The following should not be news to you, but it’s sometimes easy to forget: Your customers aren’t just lines in a spreadsheet or records in your CRM system. They are people. And if you want to develop long-lasting relationships with these people, you need to connect with them. Specifically, you need to touch them at three key body parts. (Don’t worry, this won’t be awkward at all.)
Hands. With four long fingers and nifty opposable thumbs, our hands help us do things. Your customers have things that they’re trying to do when they do business with you, like fixing a chipped tooth, looking for a dress for a friend’s wedding, or planning a trip to Italy. You might call these goals, tasks, or jobs to be done. By developing useful products and services and getting them into your customers’ hands, you’re helping customers do the things they need and want to do.
Head. The head is the seat of our cognitive faculties and information processing functions like perception, recognition, and memory recall. It’s your customers’ heads that help them navigate health insurance websites, fill out mortgage applications, and connect their new cable boxes. Your products and services (and the experience that envelops them) shouldn’t make your customers’ heads hurt. Just like the office supplies retailer Staples, you need to aim to make every single interaction easy for your customers. (Unless, of course, you’re a game developer, in which case being difficult is sometimes the point.)

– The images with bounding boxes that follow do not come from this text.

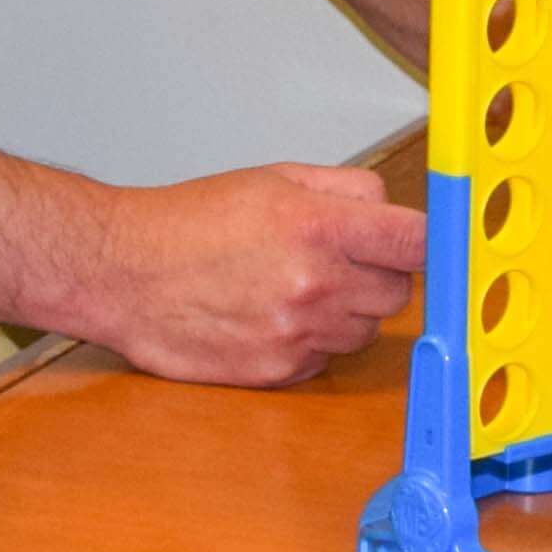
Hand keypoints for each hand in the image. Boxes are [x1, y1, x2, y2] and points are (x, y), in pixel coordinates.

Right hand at [86, 162, 424, 383]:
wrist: (123, 274)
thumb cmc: (190, 223)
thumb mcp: (273, 179)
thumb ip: (346, 190)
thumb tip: (395, 208)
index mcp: (319, 227)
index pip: (416, 241)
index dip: (428, 242)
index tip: (426, 243)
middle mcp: (315, 284)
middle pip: (398, 292)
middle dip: (378, 276)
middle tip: (336, 260)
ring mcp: (298, 333)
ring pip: (364, 331)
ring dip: (345, 312)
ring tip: (292, 287)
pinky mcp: (278, 371)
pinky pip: (325, 358)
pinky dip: (311, 342)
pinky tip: (271, 316)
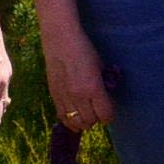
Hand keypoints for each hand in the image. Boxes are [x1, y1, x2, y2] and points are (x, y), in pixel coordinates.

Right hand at [40, 16, 112, 132]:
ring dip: (84, 121)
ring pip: (76, 123)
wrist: (60, 40)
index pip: (105, 114)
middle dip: (97, 118)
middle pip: (91, 121)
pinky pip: (62, 117)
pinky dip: (70, 120)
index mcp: (93, 88)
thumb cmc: (84, 50)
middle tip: (99, 110)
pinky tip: (75, 116)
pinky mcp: (53, 96)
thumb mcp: (101, 66)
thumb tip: (107, 97)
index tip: (110, 110)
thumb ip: (104, 84)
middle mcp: (78, 96)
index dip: (109, 115)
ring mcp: (64, 97)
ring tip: (87, 113)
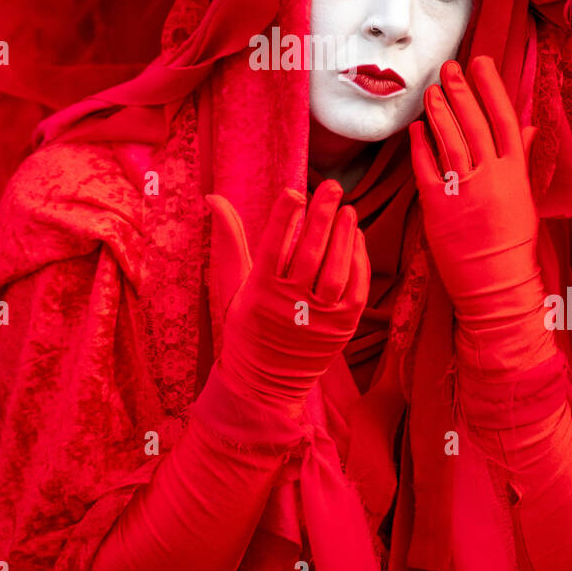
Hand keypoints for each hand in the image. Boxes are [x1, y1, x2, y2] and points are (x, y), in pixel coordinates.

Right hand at [206, 181, 369, 416]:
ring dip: (343, 236)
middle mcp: (289, 305)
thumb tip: (213, 198)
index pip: (273, 247)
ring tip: (347, 209)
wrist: (264, 385)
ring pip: (335, 270)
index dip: (284, 218)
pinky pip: (356, 289)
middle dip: (321, 216)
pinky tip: (355, 237)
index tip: (295, 192)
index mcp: (259, 292)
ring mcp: (319, 318)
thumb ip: (230, 239)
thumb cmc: (245, 326)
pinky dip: (358, 261)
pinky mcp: (342, 328)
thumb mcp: (231, 285)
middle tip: (332, 186)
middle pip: (309, 253)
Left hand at [409, 56, 544, 337]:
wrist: (496, 284)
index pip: (505, 119)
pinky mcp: (439, 207)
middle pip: (475, 124)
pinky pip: (427, 169)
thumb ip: (521, 159)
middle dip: (461, 91)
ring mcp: (464, 191)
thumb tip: (527, 127)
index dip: (492, 88)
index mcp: (515, 173)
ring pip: (451, 141)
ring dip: (439, 112)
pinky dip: (420, 147)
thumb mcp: (524, 197)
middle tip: (449, 66)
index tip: (481, 63)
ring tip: (431, 89)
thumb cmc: (512, 243)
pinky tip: (415, 129)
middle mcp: (491, 177)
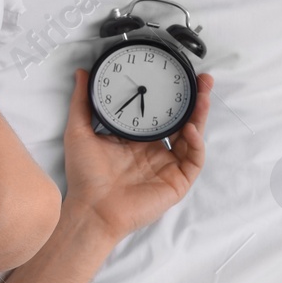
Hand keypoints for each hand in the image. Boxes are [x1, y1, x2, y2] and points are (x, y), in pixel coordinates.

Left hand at [61, 67, 211, 243]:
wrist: (92, 209)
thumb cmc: (85, 175)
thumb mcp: (79, 131)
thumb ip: (82, 102)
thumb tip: (81, 74)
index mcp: (135, 139)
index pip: (158, 111)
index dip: (168, 93)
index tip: (174, 73)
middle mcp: (153, 150)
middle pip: (180, 120)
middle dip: (193, 99)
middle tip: (202, 79)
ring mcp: (167, 165)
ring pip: (192, 136)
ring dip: (200, 116)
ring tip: (202, 96)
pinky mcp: (176, 181)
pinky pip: (193, 160)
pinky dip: (196, 144)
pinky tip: (190, 129)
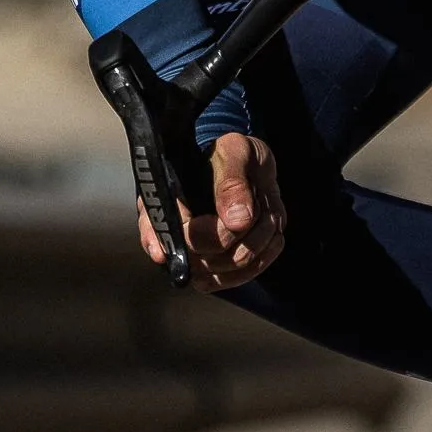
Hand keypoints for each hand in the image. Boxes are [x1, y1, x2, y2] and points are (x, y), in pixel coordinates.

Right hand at [138, 131, 285, 291]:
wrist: (252, 168)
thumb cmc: (236, 156)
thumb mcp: (236, 153)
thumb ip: (233, 182)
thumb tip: (237, 220)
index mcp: (167, 200)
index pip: (164, 228)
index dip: (159, 242)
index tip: (162, 253)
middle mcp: (175, 231)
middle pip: (201, 258)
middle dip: (239, 237)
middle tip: (259, 210)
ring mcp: (197, 254)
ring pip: (225, 270)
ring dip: (257, 245)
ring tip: (267, 216)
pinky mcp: (219, 267)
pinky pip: (240, 278)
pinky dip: (263, 259)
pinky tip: (272, 236)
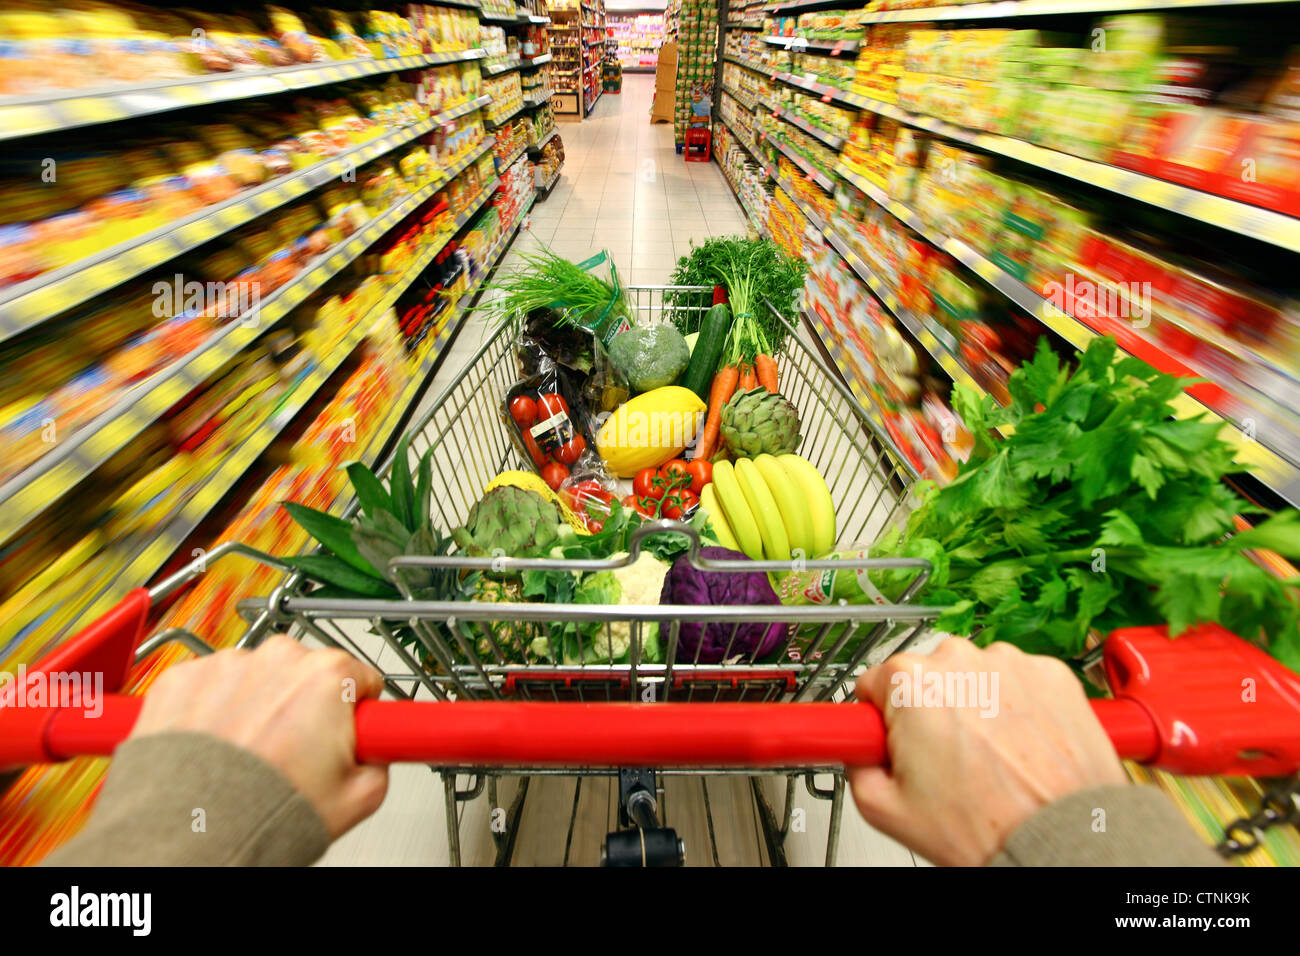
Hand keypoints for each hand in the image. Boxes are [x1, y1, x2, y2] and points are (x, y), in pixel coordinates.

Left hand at [130, 635, 388, 838]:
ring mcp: (226, 664)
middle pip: (306, 674)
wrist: (187, 831)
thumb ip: (380, 766)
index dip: (355, 712)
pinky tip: (213, 748)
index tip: (343, 732)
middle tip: (291, 755)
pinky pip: (208, 686)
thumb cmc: (261, 812)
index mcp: (329, 676)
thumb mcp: (356, 800)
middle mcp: (279, 657)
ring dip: (254, 706)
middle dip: (302, 707)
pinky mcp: (182, 678)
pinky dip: (211, 710)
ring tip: (245, 757)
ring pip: (255, 678)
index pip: (361, 678)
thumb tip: (374, 757)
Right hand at [848, 638, 1124, 865]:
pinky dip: (1019, 708)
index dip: (881, 718)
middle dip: (930, 712)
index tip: (895, 740)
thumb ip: (856, 766)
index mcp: (910, 681)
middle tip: (946, 762)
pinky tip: (1021, 748)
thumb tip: (860, 752)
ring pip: (975, 677)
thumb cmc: (987, 826)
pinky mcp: (1053, 674)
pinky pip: (1020, 683)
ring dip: (977, 706)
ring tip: (991, 760)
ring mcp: (1011, 663)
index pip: (873, 683)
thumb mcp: (884, 809)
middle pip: (926, 677)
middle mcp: (959, 659)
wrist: (1062, 840)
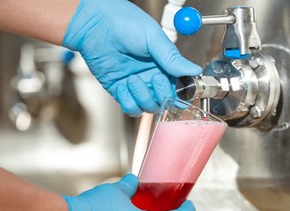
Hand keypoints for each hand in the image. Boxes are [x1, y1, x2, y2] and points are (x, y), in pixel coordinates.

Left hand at [63, 0, 201, 116]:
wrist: (96, 25)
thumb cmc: (124, 24)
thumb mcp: (153, 38)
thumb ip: (172, 58)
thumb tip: (194, 70)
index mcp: (163, 64)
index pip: (178, 86)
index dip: (180, 91)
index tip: (178, 88)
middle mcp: (151, 76)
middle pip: (164, 100)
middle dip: (161, 94)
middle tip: (154, 78)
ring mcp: (136, 85)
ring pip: (148, 106)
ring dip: (143, 97)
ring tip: (132, 79)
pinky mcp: (119, 90)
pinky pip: (130, 107)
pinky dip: (128, 101)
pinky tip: (123, 85)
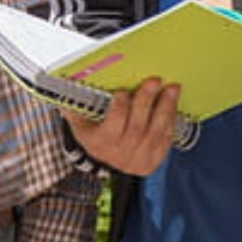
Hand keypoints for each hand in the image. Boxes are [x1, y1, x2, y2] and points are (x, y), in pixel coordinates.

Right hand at [63, 78, 179, 175]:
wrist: (107, 160)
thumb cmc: (94, 133)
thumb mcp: (80, 122)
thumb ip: (75, 106)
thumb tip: (67, 83)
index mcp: (100, 143)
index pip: (112, 126)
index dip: (118, 109)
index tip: (123, 91)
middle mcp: (120, 155)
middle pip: (136, 127)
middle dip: (146, 101)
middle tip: (154, 80)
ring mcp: (139, 160)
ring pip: (155, 133)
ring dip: (165, 108)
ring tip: (172, 88)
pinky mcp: (154, 161)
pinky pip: (166, 140)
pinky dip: (171, 120)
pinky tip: (173, 104)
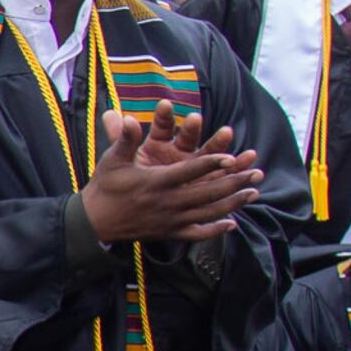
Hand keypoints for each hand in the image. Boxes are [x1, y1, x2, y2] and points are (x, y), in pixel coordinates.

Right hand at [83, 112, 262, 243]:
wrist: (94, 222)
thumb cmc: (105, 187)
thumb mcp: (112, 160)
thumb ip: (125, 140)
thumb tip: (127, 117)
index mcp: (156, 182)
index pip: (189, 171)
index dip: (211, 164)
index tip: (232, 157)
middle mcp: (167, 202)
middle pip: (208, 193)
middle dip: (234, 182)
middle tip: (256, 172)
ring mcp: (171, 220)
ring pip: (209, 212)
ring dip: (233, 202)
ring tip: (253, 192)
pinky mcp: (170, 232)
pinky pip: (197, 233)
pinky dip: (216, 229)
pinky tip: (232, 223)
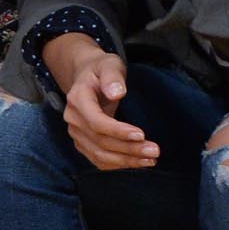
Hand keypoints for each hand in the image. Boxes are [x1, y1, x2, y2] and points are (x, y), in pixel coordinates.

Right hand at [61, 50, 157, 170]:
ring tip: (151, 159)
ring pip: (100, 155)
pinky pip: (99, 160)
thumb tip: (116, 93)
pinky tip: (138, 163)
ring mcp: (76, 134)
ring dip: (126, 160)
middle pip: (100, 141)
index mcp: (77, 99)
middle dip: (128, 149)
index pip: (96, 122)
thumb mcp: (109, 64)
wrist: (87, 77)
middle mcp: (74, 120)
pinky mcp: (83, 143)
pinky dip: (119, 164)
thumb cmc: (101, 70)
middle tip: (154, 150)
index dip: (118, 131)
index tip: (141, 134)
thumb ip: (112, 77)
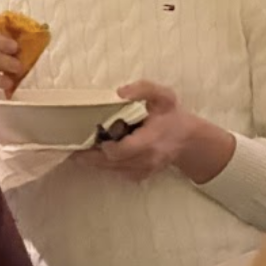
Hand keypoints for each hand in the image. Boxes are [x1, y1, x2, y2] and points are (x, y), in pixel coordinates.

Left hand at [84, 81, 216, 182]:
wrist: (190, 141)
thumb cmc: (173, 117)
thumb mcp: (163, 96)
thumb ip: (143, 89)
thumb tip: (119, 93)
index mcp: (150, 141)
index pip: (119, 151)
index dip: (103, 145)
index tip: (94, 134)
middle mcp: (145, 160)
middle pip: (108, 163)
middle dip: (90, 154)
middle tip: (75, 144)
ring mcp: (143, 171)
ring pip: (109, 169)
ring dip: (93, 159)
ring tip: (82, 147)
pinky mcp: (139, 176)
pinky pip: (116, 172)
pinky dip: (105, 163)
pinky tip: (99, 151)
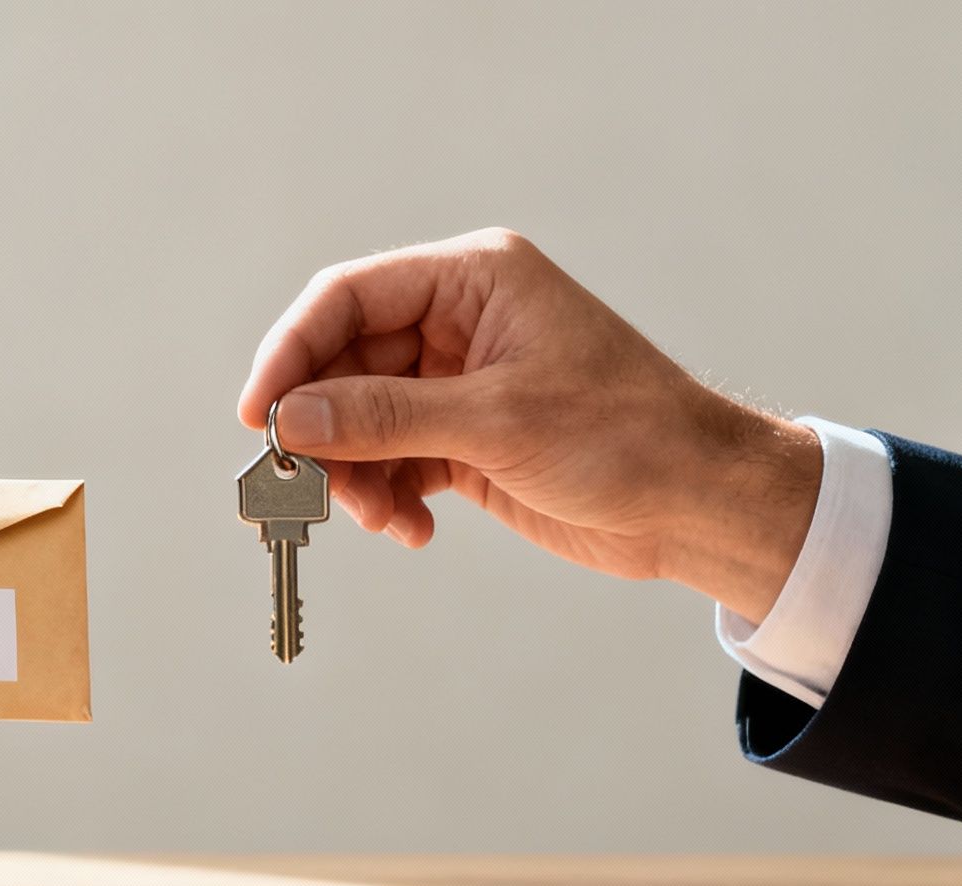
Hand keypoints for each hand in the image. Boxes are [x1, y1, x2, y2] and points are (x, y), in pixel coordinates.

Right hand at [238, 228, 822, 623]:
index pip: (348, 297)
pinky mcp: (463, 440)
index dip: (292, 352)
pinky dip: (387, 498)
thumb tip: (291, 420)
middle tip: (303, 486)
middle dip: (323, 429)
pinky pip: (391, 461)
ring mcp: (458, 383)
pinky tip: (410, 529)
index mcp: (473, 280)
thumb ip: (384, 417)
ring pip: (360, 420)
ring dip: (354, 475)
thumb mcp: (497, 422)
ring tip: (376, 518)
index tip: (260, 417)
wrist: (700, 504)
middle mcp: (458, 323)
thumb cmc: (627, 436)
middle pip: (343, 364)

Heart. The heart is our metaphorical emotional core. It’s impossible to disconnect your customers’ emotional needs from their functional needs. This is obvious when your customers are buying a new car or giving birth to their first son — but it’s equally true when they’re ordering a coffee or joining a gym. And don’t forget that we bring our emotions with us when we go to work, so B2B companies are not off the hook in this area! You need to understand your customers’ underlying emotional drivers (both on the aggregate and individual levels) and make sure that your customer experience is aligned appropriately.
Lots of companies are talking about “humanizing the customer experience.” At its essence, this means remembering that your customers are human. Keep the three H’s of customer anatomy with you as you’re working today and ask: Will this decision or action connect us with our customers’ hands, heads, and hearts?